Extracted text
[AArch64] Combine store (trunc X to <3 x i8>) to sequence of ST1.b. #78637

fhahn · 2024-01-18T22:17:27Z

Improve codegen for (trunc X to <3 x i8>) by converting it to a sequence of 3 ST1.b, but first converting the truncate operand to either v8i8 or v16i8, extracting the lanes for the truncate results and storing them.

At the moment, there are almost no cases in which such vector operations will be generated automatically. The motivating case is non-power-of-2 SLP vectorization: #77790

Improve codegen for (trunc X to <3 x i8>) by converting it to a sequence of 3 ST1.b, but first converting the truncate operand to either v8i8 or v16i8, extracting the lanes for the truncate results and storing them. At the moment, there are almost no cases in which such vector operations will be generated automatically. The motivating case is non-power-of-2 SLP vectorization: llvm#77790

llvmbot · 2024-01-18T22:18:06Z

@llvm/pr-subscribers-backend-aarch64

Author: Florian Hahn (fhahn)

Changes

Improve codegen for (trunc X to <3 x i8>) by converting it to a sequence of 3 ST1.b, but first converting the truncate operand to either v8i8 or v16i8, extracting the lanes for the truncate results and storing them.

At the moment, there are almost no cases in which such vector operations will be generated automatically. The motivating case is non-power-of-2 SLP vectorization: #77790

Full diff: https://github.com/llvm/llvm-project/pull/78637.diff

2 Files Affected:

(modified) llvm/lib/Target/AArch64/AArch64ISelLowering.cpp (+50)
(modified) llvm/test/CodeGen/AArch64/vec3-loads-ext-trunc-stores.ll (+12-21)

(Recorded data)
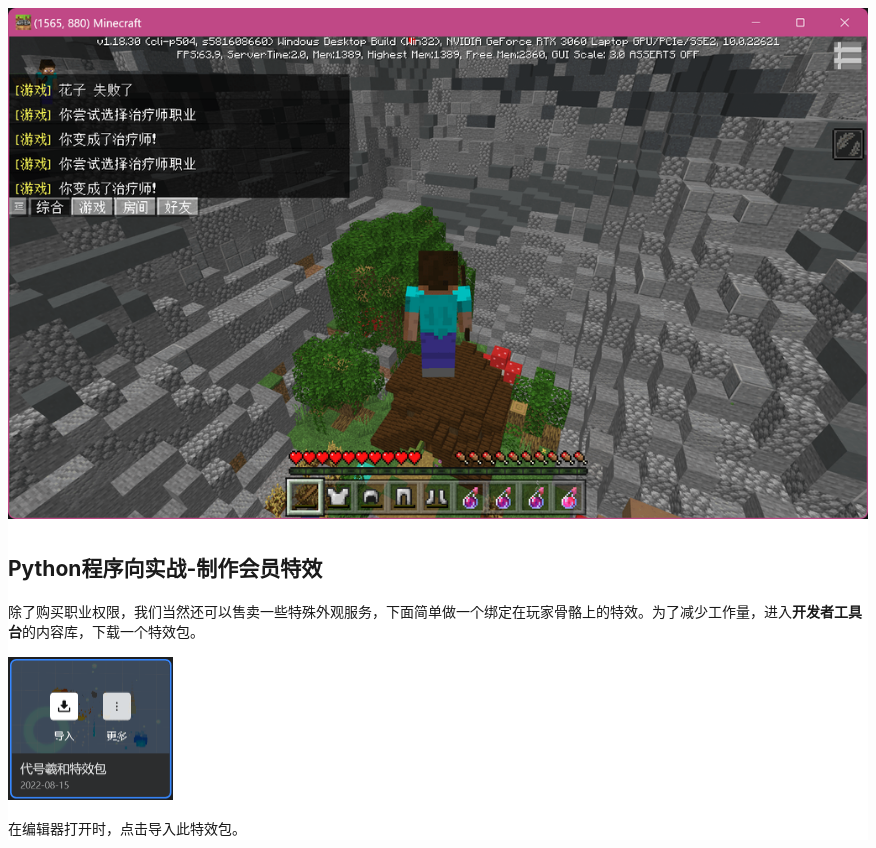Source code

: ![image-20220904073627091](./image/3_85.png)



## Python程序向实战-制作会员特效

除了购买职业权限，我们当然还可以售卖一些特殊外观服务，下面简单做一个绑定在玩家骨骼上的特效。为了减少工作量，进入**开发者工具台**的内容库，下载一个特效包。

<img src="./image/1_22.png" alt="image-20220906132847402" style="zoom:50%;" />



在编辑器打开时，点击导入此特效包。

To do
Answer these questions using the pull request thread:
1. Into how many ST1.b stores is the truncate to <3 x i8> converted?
2. What does the thread name as the motivating case for the change?
3. How many lines were added to llvm/lib/Target/AArch64/AArch64ISelLowering.cpp?

Reply to the task
1. Three.
2. Non-power-of-2 SLP vectorization.
3. 50.